NaTHNaC is developed by the team in the National Travel Health Network and Centre and is designed both for healthcare professionals and the public to use.  It is a free of charge service.  The website is called TravelHealthPro and the service is commissioned by Public Health England.  To see more detail see here.  NaTHNaC run a telephone advice service for anyone to use.  For a list of the times of this and the TRAVAX line click here (see item no. 8 in Tools)

TRAVAX is maintained and continually updated by the Travel and International Health Team of  Health Protection Scotland. For more detail see here.  It is free to use in Scotland as an NHS service.  NHS users in Wales can access TRAVAX free of charge through their on-line NHS intranet services centrally funded by their Health Department.  My understand is that users who access it by this route cannot use the 'suitcase' feature.  In England and Northern Ireland a fee is charged for use. Some CCGs pay in England for all surgeries within the CCG to use it, however a surgery can individually subscribe and even an individual person can subscribe as well.  Costs are not that high so see 'About TRAVAX' for further informaiton and scroll to the bottom for prices.  Users of TRAVAX can use their telephone helpline as a support service.

◆ **RECORD SET**

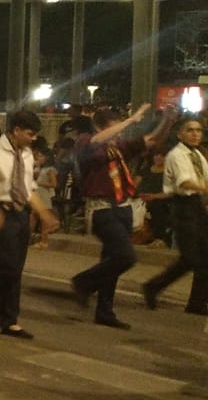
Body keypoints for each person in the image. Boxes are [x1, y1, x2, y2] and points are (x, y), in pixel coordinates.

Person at [71, 104, 174, 328]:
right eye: (114, 129)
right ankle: (83, 281)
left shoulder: (118, 148)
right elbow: (97, 141)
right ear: (100, 127)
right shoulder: (86, 143)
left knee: (112, 259)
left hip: (123, 207)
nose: (118, 134)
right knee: (125, 256)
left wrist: (167, 120)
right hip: (102, 208)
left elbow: (152, 141)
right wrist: (130, 120)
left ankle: (105, 310)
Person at [0, 111, 59, 339]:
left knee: (15, 270)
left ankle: (9, 320)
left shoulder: (26, 154)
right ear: (16, 130)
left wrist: (43, 213)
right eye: (30, 133)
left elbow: (28, 189)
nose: (33, 138)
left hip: (20, 215)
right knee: (10, 266)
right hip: (0, 211)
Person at [142, 117, 208, 314]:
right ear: (180, 134)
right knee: (191, 258)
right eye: (190, 130)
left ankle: (196, 303)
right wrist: (205, 189)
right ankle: (153, 286)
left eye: (198, 130)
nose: (195, 134)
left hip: (197, 206)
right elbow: (183, 182)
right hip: (183, 207)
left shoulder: (197, 155)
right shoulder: (177, 155)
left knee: (204, 257)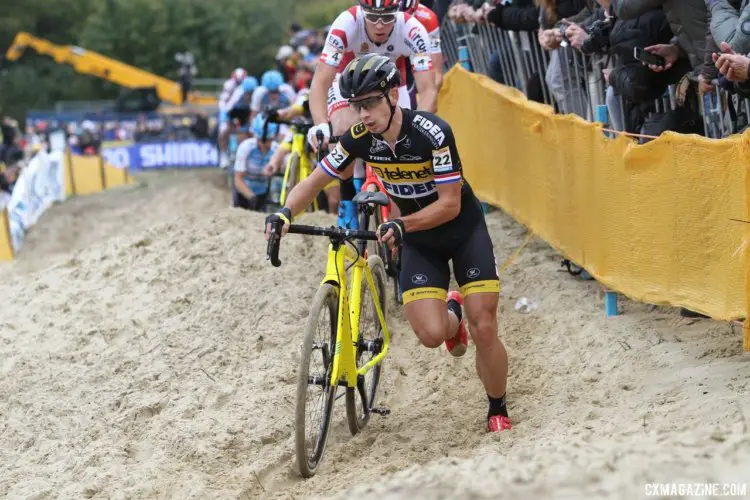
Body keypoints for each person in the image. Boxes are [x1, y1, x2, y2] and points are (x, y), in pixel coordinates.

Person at [264, 54, 511, 433]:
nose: (363, 114)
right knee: (430, 335)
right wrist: (284, 213)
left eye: (370, 103)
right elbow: (315, 181)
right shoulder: (361, 140)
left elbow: (449, 205)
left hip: (462, 230)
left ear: (394, 95)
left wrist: (400, 222)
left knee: (486, 327)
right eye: (356, 106)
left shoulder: (432, 132)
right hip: (416, 237)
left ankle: (497, 407)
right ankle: (452, 315)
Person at [305, 0, 438, 230]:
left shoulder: (412, 28)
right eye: (372, 16)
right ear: (361, 12)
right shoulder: (346, 23)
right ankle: (348, 196)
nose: (379, 24)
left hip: (391, 85)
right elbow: (320, 82)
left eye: (387, 17)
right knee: (342, 131)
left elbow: (428, 89)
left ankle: (400, 221)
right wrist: (320, 124)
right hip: (350, 84)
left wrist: (416, 128)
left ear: (397, 13)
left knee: (404, 145)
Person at [265, 91, 341, 215]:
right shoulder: (306, 99)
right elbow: (284, 145)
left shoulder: (333, 98)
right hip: (308, 151)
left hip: (328, 155)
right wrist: (273, 163)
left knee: (334, 200)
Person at [233, 114, 280, 211]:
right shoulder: (245, 147)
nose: (266, 144)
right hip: (244, 192)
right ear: (257, 137)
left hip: (263, 191)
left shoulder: (276, 148)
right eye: (263, 141)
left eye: (269, 140)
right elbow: (238, 179)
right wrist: (252, 197)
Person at [218, 68, 248, 168]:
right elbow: (223, 102)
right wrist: (226, 114)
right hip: (228, 110)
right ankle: (223, 155)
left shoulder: (247, 85)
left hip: (242, 111)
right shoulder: (228, 85)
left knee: (246, 131)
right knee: (223, 130)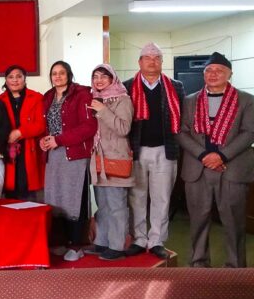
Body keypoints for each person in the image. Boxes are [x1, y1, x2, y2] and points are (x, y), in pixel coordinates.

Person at [177, 52, 254, 268]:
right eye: (208, 70)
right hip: (198, 168)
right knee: (198, 221)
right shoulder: (190, 100)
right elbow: (182, 132)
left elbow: (249, 132)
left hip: (232, 169)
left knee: (233, 223)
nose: (213, 74)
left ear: (230, 74)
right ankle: (198, 264)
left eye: (219, 70)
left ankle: (235, 268)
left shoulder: (246, 100)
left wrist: (221, 155)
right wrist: (204, 155)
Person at [123, 43, 185, 259]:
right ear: (139, 62)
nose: (152, 61)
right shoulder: (127, 86)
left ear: (162, 62)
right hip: (135, 151)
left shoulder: (175, 86)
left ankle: (157, 240)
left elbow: (183, 118)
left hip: (165, 151)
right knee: (136, 197)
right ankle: (139, 239)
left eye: (157, 57)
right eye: (147, 57)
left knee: (162, 198)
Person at [40, 61, 97, 262]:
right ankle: (62, 241)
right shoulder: (48, 96)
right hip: (53, 154)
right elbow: (46, 126)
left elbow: (89, 127)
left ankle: (76, 245)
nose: (57, 76)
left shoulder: (82, 94)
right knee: (56, 200)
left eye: (61, 73)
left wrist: (59, 140)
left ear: (69, 75)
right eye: (54, 73)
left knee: (74, 200)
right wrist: (44, 140)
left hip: (74, 153)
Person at [86, 64, 135, 261]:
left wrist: (103, 110)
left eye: (103, 76)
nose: (99, 80)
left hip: (116, 158)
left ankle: (117, 246)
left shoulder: (123, 99)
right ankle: (102, 242)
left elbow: (123, 129)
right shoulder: (93, 99)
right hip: (98, 159)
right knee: (103, 204)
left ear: (112, 79)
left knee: (117, 205)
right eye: (95, 76)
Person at [0, 65, 46, 201]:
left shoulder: (37, 98)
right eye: (11, 77)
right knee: (8, 194)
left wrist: (20, 132)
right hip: (7, 150)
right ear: (6, 80)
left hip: (30, 149)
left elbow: (41, 125)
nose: (15, 80)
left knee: (29, 194)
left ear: (24, 79)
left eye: (19, 76)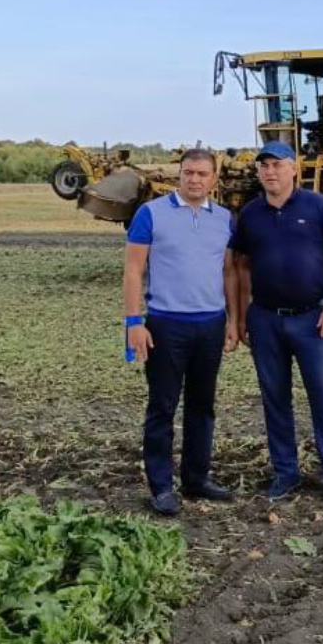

◆ **EXPLORE THE MATERIAL**
a: Retype the stretch of the travel health services text above from "NaTHNaC is developed by" through "8 in Tools)", keeping every word and mark as it appears.
b: Extend the text on the NaTHNaC and TRAVAX travel health services, picking up after its last sentence.

◆ **ANSWERS BY ITEM**
a:
NaTHNaC is developed by the team in the National Travel Health Network and Centre and is designed both for healthcare professionals and the public to use.  It is a free of charge service.  The website is called TravelHealthPro and the service is commissioned by Public Health England.  To see more detail see here.  NaTHNaC run a telephone advice service for anyone to use.  For a list of the times of this and the TRAVAX line click here (see item no. 8 in Tools)

b:
Fitfortravel is the public site of TRAVAX, therefore the guidance is based on the advice given in Scotland.  Healthcare professionals NOT using TRAVAX should not use fitfortravel as a standalone website as this is developed intentionally for the public.  They should be using NaTHNaC as well to receive additional information appropriate to a healthcare professional.

Which database should you use for your day to day assessments and advice?

Yellow fever
NaTHNaC is responsible for a programme of designation, training, registration, standards and audit for Yellow Fever Vaccination Centres (YFVCs) in England, Wales and Northern Ireland (EWNI).  If you work in England, Wales or Northern Ireland you must therefore use TravelHealthPro for issues concerning yellow fever.  If you work in Scotland you must use TRAVAX.   The Scottish Government designated responsibility for the programme of registration and administration of Yellow Fever Vaccination Centres (YFVCs) in Scotland to HPS in December 2006.

The guidance on who receives polio containing vaccine as an NHS provision as part of the PHEIC guidance currently for travel to Pakistan, Afghanistan and Nigeria is different between NaTHNaC and TRAVAX and you must follow the guidance in the country in which  you work - see my last blog about this.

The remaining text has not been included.